-- Edit difference data --
----

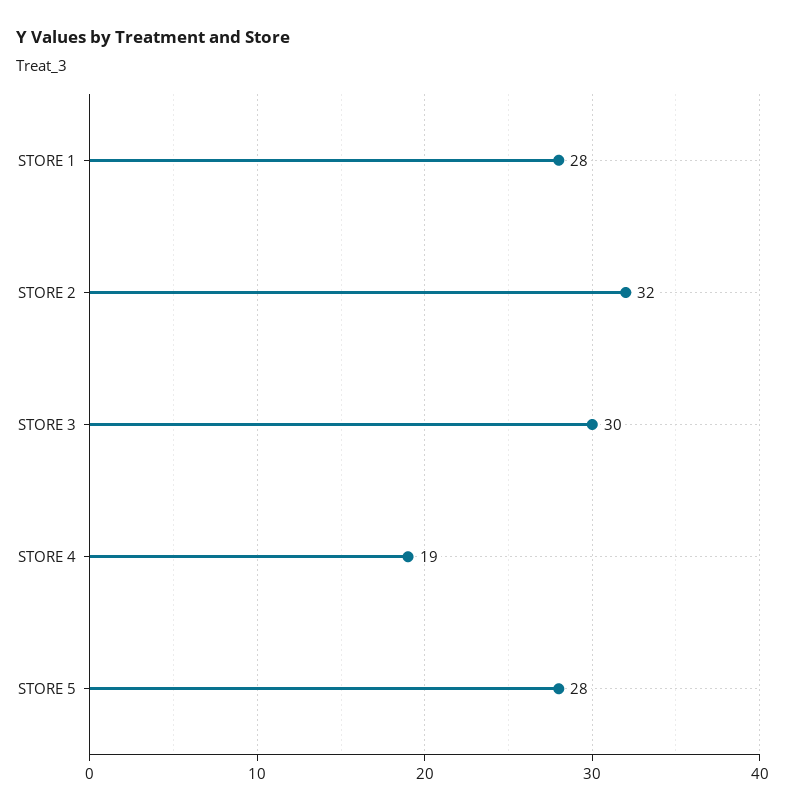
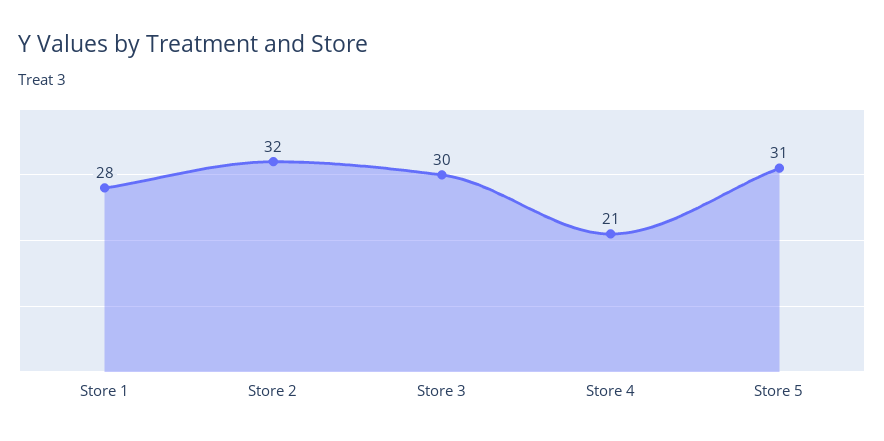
STORE 4: 19 -> 21
STORE 5: 28 -> 31

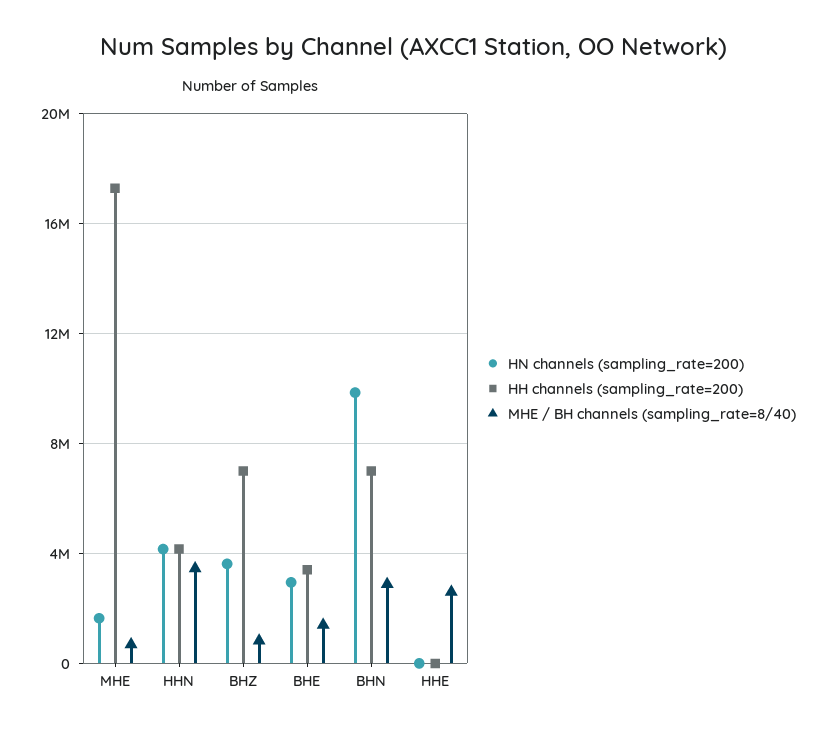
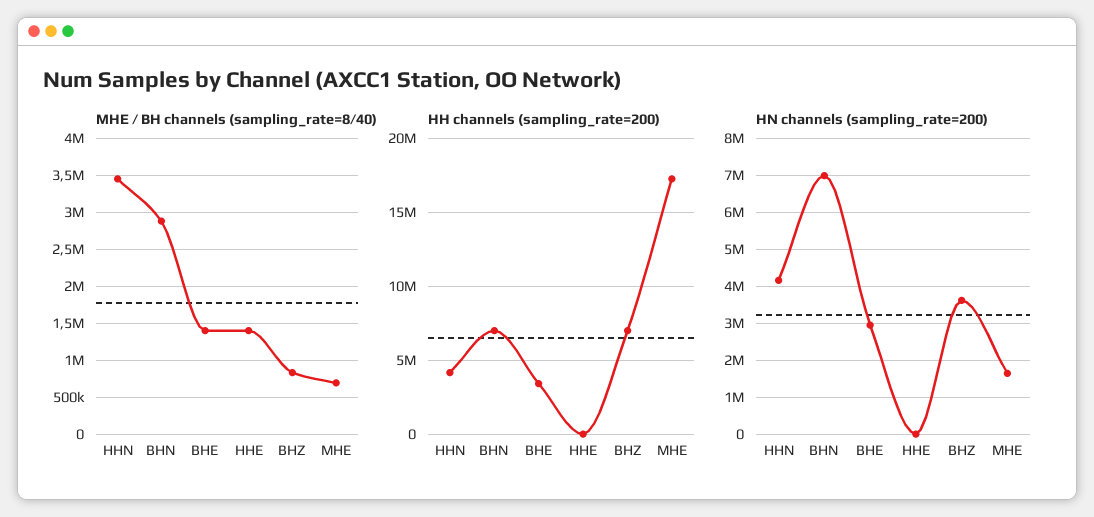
HN channels (sampling_rate=200), BHN: 10000000 -> 7000000
MHE / BH channels (sampling_rate=8/40), HHE: 2500000 -> 1400000

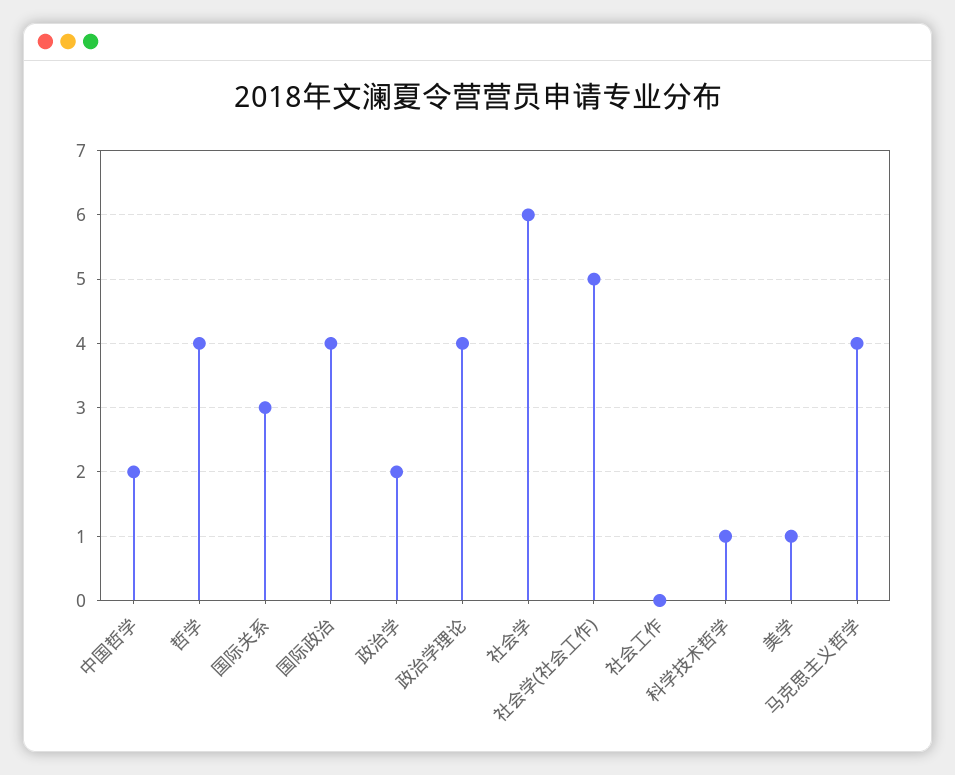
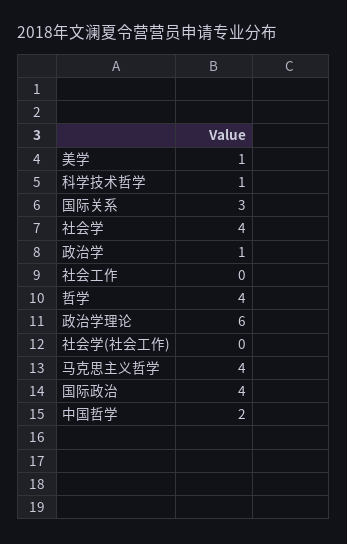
政治学: 2 -> 1
政治学理论: 4 -> 6
社会学: 6 -> 4
社会学(社会工作): 5 -> 0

----

-- WHAT TO DO --
Among the lines above, which ones hold the string "channels"? Show them.

-- RESPONSE BELOW --
HN channels (sampling_rate=200), BHN: 10000000 -> 7000000
MHE / BH channels (sampling_rate=8/40), HHE: 2500000 -> 1400000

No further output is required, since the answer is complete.